Saturday, March 28, 2015

McDonaldization and Higher Education & Academic Libraries

I've been an academic librarian for almost eight years now: how time flies.  One of my favourite writers since I was a student has been Brian Quinn, whose research focuses on the psychosocial aspects of libraries.  One of my first posts featured Quinn's article on librarians as dramaturgists.   Quinn's writing is often fresh and insightful, focusing on different angles and perspectives of librarianship.

In 2000, he put forth the idea that just as society is becoming increasingly "McDonaldized," so is higher education and by extension, academic libraries.  The argument is that we live in an age of mass higher education, in which many students attend college because they see a college education as a means to a more lucrative career, not because they love learning.   Colleges and universities are under pressure from the public and governments to "control costs and maximize efficiency."  I can feel this often in my own line of work, too.

McDonaldization and Efficiency 
Efficiency is the systematic elimination of unnecessary time or effort in the pursuit of an objective.
The fast-food concept of quick service may have had the effect of raising the expectations of library users. Users seem less content with waiting in line for reference assistance and appear less willing to tolerate delays. Some libraries have responded by giving reference staff pagers so they can be “beeped” if a line forms at the service desk. The use of pagers is another example of how services in academic libraries have become efficiently rationalized.
McDonaldization and Calculability
 Calculability is another key characteristic of McDonaldization. Ritzer defined the term calculability as the tendency to measure quality in terms of quantity.
Many college and research libraries also keep extensive statistics on everything from reference transactions, cataloging statistics, and ILL statistics to circulation statistics, entrance gate statistics, and statistics about online transactions. Often the statistics are compiled for use as evidence of the library’s performance to justify requests for budget increases.
McDonaldization and Predictability 
Another key aspect of the rationalization process that is central to McDonaldization is predictability. A rational society is one in which people know what to expect - McDonald's menu is predictable and the food is consistently mediocre no matter which outlet is visited.  A world of McDonald’s is a significantly bland world in which surprise and delight are largely absent.
The collection development process has become more and more standardized, resulting in collection content varying less from one library or type of library to another. . . Many academic libraries use the same vendors, and although particular subject profiles may vary somewhat, the differences often depend more on a particular library’s depth of collecting than on the books themselves.
McDonaldization and Control 
The fourth and final aspect of McDonaldization is control. People represent the most unpredictable aspect of rationalized, bureaucratized systems, so it is people that McDonaldized organizations attempt to control.  Technology is easier to control than humans, so the ultimate goal of McDonaldization is to replace humans with technology.
Academic librarians are typically subject to an elaborate, formalized system of bureaucratic accountability that serves as a form of control. Each librarian’s performance is carefully documented by various means, such as systematized monthly reports to supervisors, annual or semiannual evaluations recorded on standardized forms that must be signed by both librarian and supervisor, less frequent, but periodic, review by promotion and tenure committees, and, more recently, posttenure review committees.
2015:  Recruiting Un-McDonaldized Librarians?  The Response 15 Years Later
So what's a helpless librarian to do in the midst of this scientific Taylor-style Fordist machinery?   Quinn suggests one remedy to counter the alarming trend is to hire un-McDonaldized librarians which would enable an un-McDonaldized culture.  Fifteen years later, Canadian librarian Karen Nicholson furthers the argument, citing that McDonaldization of academic libraries reflects the growing influence of corporate aims and values in the public sector under the neoliberal philosophy of New Public Management (NPM) -- think competition, profitability, risk, value for money, and entrepreneurship -- increasingly buzzwords in our daily lives.  They've seeped into academic librarianship.

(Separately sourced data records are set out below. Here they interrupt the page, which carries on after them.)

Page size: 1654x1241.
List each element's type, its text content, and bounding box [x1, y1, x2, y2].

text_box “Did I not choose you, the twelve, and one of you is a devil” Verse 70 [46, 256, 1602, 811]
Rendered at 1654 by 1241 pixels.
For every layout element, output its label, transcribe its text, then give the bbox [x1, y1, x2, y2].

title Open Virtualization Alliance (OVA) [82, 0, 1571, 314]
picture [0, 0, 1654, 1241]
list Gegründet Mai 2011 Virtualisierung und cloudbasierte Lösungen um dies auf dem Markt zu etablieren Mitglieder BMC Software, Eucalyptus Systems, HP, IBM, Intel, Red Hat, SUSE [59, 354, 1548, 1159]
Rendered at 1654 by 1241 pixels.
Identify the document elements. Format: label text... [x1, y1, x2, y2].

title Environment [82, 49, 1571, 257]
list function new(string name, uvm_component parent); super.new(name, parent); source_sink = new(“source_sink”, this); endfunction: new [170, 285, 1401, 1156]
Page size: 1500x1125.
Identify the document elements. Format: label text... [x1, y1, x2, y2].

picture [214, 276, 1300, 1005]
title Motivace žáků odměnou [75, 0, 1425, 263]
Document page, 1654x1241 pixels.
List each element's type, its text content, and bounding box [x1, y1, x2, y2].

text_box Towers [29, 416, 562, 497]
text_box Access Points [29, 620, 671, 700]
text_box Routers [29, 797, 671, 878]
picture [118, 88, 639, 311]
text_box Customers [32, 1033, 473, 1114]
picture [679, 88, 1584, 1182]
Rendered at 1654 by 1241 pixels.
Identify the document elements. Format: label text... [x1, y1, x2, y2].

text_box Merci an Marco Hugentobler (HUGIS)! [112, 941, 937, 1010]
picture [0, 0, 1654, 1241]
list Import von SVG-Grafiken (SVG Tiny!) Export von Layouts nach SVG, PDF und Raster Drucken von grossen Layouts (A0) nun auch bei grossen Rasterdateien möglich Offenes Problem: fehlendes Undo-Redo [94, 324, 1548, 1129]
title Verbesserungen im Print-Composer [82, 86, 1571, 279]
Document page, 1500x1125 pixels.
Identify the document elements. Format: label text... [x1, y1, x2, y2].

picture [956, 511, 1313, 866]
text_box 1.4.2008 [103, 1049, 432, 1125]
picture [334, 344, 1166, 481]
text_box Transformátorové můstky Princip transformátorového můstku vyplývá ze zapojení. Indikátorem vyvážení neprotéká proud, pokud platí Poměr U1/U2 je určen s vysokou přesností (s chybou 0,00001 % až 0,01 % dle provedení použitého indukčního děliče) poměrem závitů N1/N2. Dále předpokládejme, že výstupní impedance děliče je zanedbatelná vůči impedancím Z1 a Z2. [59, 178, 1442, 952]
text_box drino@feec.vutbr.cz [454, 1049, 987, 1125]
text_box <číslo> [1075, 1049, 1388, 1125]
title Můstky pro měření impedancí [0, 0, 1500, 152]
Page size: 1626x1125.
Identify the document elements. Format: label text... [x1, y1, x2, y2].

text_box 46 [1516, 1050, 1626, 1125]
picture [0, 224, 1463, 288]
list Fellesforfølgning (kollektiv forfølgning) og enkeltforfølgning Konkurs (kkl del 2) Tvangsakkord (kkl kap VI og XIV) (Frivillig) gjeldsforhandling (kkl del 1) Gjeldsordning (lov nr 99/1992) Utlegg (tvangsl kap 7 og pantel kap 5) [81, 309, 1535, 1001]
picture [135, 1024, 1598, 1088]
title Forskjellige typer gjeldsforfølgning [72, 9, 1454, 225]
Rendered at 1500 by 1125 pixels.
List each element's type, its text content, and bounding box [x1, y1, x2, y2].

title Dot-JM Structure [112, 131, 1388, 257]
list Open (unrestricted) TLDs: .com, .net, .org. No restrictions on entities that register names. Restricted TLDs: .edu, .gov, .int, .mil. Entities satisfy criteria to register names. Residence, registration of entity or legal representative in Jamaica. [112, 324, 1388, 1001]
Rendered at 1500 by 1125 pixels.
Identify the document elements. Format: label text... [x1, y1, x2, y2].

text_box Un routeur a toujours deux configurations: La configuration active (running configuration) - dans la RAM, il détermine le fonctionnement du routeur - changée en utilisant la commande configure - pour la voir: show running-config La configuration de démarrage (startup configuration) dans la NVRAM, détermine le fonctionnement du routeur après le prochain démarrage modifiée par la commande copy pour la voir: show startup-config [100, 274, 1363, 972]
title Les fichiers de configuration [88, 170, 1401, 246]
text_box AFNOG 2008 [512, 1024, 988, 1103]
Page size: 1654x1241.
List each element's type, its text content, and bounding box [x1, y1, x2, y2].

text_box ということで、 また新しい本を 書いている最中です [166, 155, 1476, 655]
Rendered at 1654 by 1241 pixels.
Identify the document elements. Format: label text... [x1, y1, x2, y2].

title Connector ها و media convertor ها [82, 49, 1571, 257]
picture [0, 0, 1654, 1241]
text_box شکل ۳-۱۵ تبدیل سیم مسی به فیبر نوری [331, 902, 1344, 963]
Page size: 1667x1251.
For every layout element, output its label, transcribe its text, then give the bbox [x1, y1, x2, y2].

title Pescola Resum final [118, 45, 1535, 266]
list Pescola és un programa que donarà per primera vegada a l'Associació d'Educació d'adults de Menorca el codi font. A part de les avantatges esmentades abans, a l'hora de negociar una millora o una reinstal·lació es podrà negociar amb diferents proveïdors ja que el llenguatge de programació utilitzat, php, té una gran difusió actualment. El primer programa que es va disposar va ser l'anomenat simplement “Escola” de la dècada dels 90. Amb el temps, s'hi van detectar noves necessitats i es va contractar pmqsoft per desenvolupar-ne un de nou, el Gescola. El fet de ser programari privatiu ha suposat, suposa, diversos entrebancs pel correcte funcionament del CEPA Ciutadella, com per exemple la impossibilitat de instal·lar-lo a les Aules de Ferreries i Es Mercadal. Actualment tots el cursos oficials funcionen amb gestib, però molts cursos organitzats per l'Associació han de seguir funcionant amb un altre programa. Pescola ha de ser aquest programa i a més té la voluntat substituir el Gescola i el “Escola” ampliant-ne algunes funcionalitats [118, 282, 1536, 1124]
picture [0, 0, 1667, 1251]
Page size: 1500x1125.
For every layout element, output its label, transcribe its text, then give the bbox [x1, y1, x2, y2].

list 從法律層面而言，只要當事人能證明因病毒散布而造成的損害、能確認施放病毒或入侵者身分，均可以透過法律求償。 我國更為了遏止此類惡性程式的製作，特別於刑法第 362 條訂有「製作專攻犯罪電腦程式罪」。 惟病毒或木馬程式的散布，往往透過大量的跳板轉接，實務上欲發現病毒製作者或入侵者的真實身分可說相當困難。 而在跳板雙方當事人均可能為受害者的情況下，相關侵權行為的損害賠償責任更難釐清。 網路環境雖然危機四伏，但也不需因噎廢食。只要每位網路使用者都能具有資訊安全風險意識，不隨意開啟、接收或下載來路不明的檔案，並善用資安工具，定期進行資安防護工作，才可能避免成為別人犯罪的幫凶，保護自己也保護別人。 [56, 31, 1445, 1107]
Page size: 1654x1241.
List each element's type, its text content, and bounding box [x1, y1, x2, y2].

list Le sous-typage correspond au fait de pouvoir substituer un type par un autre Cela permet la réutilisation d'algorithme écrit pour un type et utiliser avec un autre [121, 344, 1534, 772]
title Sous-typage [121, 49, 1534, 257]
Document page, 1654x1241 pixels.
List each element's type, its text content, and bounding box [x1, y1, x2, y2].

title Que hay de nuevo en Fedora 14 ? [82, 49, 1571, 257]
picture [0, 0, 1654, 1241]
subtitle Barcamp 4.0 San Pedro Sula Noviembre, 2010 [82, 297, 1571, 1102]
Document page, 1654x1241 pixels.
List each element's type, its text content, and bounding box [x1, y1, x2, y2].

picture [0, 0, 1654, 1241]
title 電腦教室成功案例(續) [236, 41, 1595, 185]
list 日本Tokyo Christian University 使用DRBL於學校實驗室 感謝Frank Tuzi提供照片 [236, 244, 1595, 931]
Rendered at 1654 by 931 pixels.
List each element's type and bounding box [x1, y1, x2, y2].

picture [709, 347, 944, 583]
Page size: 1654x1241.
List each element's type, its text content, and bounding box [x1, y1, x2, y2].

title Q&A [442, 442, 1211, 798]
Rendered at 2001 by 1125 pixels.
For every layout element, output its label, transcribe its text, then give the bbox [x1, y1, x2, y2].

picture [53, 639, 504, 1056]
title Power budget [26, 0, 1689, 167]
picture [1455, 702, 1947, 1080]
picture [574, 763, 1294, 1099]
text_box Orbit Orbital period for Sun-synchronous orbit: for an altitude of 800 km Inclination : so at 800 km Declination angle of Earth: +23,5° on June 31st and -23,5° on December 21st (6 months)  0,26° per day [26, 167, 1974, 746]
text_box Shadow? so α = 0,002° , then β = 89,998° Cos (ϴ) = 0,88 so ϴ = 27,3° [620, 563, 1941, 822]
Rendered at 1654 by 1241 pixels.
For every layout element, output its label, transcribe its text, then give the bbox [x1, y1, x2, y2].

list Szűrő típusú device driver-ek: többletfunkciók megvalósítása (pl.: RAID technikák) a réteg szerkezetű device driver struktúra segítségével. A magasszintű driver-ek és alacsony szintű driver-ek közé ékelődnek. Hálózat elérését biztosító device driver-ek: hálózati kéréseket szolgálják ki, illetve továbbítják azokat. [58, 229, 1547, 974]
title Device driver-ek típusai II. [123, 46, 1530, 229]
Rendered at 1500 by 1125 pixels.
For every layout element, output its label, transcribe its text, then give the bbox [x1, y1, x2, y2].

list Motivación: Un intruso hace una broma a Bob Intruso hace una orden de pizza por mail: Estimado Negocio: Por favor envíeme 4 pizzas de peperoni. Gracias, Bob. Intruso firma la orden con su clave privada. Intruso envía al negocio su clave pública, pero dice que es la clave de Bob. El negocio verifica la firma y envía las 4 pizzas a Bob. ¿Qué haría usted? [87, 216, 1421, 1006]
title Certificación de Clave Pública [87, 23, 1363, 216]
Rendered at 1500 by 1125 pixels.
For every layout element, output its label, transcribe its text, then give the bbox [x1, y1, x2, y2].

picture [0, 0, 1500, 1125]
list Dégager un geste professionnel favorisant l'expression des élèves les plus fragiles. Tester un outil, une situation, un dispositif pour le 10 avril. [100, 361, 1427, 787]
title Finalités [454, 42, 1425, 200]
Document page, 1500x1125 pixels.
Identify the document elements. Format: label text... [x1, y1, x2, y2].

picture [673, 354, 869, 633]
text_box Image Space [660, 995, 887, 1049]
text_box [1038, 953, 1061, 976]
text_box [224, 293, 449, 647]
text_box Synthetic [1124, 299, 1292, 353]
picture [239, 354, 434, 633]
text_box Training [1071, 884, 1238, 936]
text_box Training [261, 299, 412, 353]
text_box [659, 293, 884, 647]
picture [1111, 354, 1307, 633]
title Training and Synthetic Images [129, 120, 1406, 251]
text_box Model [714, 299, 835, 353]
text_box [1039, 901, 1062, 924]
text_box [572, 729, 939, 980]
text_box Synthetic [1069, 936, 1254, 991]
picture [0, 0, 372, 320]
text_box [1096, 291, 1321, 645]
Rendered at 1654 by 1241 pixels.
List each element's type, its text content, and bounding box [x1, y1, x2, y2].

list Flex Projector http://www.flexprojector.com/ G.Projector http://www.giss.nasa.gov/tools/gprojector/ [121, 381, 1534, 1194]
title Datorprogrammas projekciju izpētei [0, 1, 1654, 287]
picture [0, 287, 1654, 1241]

Under this system, society is producing "new kinds of workers"—highly flexible, empowered “portfolios” of skills and experiences ready to sacrifice in lean times, enabled through an indoctrinating culture through the use of core values, vision statements, and futurist leaders. 
The American Library Association’s work in defining and promoting “core values” and developing leaders through programs such as Emerging Leaders, a self-propagating initiative that ultimately serves the needs of the ALA itself by “put[ing] participants on the fast track to ALA committee volunteerism,” exemplifies the influence of the new capitalism within the profession of librarianship.
The number of for-profit universities is on the rise, and higher education, in partnership with the private sector, continues to pursue the “expansive markets” of distance learning and e-commerce, as seen by the ubiquity of learning management systems and recent MOOCs phenomena.  This is scary stuff: I'm even taking a sabbatical to figure this all out, too.

So we end with the question that we began with: what are we to do?  I certainly don't have an answer as I am still in the thick of this myself.  Nicholson offers wise words of advice: as a profession, perhaps we need to consider why we do things instead of measuring what we do.  That's a great start:  A journey of thousand miles begins with a single step, as the saying goes.